Anyway, today the W$J reports (click here) that Icahn is being sued by a hedge fund in connection with proposed transactions between XO Communications (Icahn is XO’s chairman, owns 8% of its common stock, 90% of its long term debt, and 95% of its preferred stock) and Elk Associates, an entity controlled by Ichan.

According to the article:

The arrangement calls for XO to sell its business and key assets to Elk Associates . . . for $700 million. Most of the proceeds — $556 million — would go to Mr. Icahn to redeem preferred stock and make an early repayment of $392 million in debt XO owes to Mr. Icahn. XO’s minority shareholders would be left with the roughly $300 million XO has in cash and a group of wireless licenses that aren’t generating meaningful revenue, the suit says. XO’s attorney, Bruce Kraus of Willkie Farr & Gallagher, said a board committee went to great lengths to attract other bidders and approached 89 potential buyers.

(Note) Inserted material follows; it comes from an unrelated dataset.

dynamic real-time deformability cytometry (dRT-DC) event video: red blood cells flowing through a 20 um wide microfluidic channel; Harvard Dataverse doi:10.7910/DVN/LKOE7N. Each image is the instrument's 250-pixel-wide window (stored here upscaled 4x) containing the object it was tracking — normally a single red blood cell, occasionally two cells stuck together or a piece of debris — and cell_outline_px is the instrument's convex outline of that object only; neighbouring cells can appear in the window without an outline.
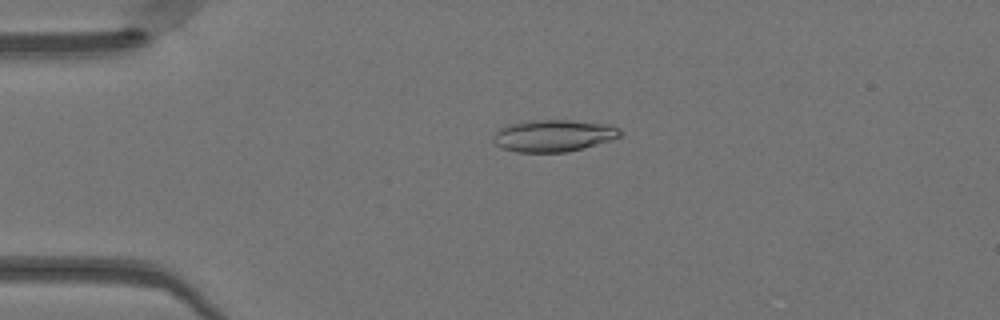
{"species": "Egyptian fruit bat (a non-hibernating species)", "species_latin": "Rousettus aegyptiacus", "temperature_condition": "warm", "stored_images_in_passage": 36, "camera_frame_rate_fps": 3000, "um_per_image_px": 0.085, "animal": {"sex": "female"}, "frame": {"image": 1, "passage_image": 1, "time_ms": 0.0, "image_size_px": [1000, 320], "cell_outline_px": [[624, 132], [620, 136], [612, 140], [568, 152], [516, 152], [500, 148], [492, 140], [492, 136], [500, 128], [508, 124], [528, 120], [568, 120], [608, 124], [620, 128]], "centroid_in_image_um": [47.04, 11.53], "position_along_channel_um": 38.0, "area_um2": 23.87}}
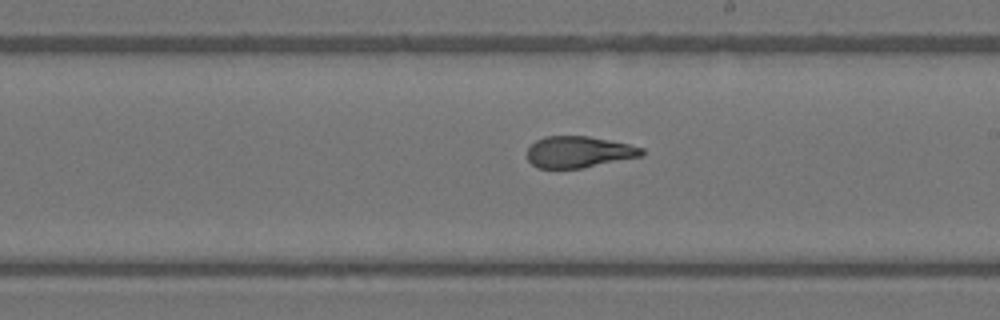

XO is incorporated in Delaware, so Delaware corporate law controls. The suit looks like a classic duty of loyalty case, but its hard to say without all the facts. I assume the committee referenced above attempted to comply with DGCL section 144(a)(1) (safe harbor for conflict of interest transaction disclosed to board committee and approved in good faith by a majority of disinterested directors on the committee). If so, then the plaintiff may be alleging that there was not adequate disclosure to the committee, the committee was not disinterested, or the committee did not act in good faith. If true, Icahn would then have the burden of proving that the transactions are intrinsically fair to XO.